Après un démarrage en force sur les deux premiers titres, "Ghost Of Romance" réinstaure le calme, porté par une des deux voix masculines, caressante, excellente dans les aigus. Cette douce torpeur s’étend sur "Heavy Rain" où Wata au chant est des plus touchantes, mais toujours soutenue par un solide mur de grattes et sur les fûts, une frappe lourde et parcimonieuse. Ensuite, virage radical avec la très pop-rock "Taiyo No Baka" qu’on verrait bien en générique d’un anime et qui pourrait passer pour une intruse au milieu des autres compos si elle n’était pas aussi rafraîchissante et bien fichue. Vient alors "Angel", pièce centrale de près de dix-neuf minutes, que je me refuse à décrire pour ne pas vous gâcher votre plaisir. Tout simplement magistrale.

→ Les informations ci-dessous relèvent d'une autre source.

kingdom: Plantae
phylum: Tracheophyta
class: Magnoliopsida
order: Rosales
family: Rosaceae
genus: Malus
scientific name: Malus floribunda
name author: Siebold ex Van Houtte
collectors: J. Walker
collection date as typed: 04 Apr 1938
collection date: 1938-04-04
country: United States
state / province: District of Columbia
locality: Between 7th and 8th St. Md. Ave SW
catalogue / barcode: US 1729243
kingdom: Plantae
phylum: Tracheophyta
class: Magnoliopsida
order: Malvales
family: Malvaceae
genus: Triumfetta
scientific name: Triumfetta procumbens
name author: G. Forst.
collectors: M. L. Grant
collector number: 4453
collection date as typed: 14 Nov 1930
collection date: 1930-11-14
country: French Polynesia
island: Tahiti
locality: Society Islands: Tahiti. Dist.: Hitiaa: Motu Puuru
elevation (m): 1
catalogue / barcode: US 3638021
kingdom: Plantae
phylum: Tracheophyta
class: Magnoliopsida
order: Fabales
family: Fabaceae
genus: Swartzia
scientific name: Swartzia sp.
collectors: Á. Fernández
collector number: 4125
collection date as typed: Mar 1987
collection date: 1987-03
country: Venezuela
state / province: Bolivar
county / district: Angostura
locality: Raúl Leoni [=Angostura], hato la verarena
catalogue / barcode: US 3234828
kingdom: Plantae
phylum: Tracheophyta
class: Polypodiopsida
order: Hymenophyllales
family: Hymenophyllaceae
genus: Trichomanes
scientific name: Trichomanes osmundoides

Et alors que vous aviez atteint cet état second où tout n’est que plénitude, l’enchaînement sur le speedcore de "Quicksilver" vous fait sauter au plafond. Hurlements hystériques doublés de chuchotements psychopathes, guitares abrasives en roue libre, batterie si basique mais si efficace, et toujours ces breaks par milliers, et ces envolées en chant clair, et cette outro doom pour atterrir. Bref, l’auditeur fait trois tours dans son slip, il ne sait plus comment il s’appelle, et il faudra bien le calme après la tempête qu’est "Siesta" pour le remettre de ses émotions.
La seule certitude qu’il nous reste, une fois le silence revenu, c’est qu’il s’agit d’un de ces albums vers lesquels on va continuellement revenir au fil du temps pour tenter d’en saisir toutes les subtilités. Déroutant et classe, comme le chat sur la pochette.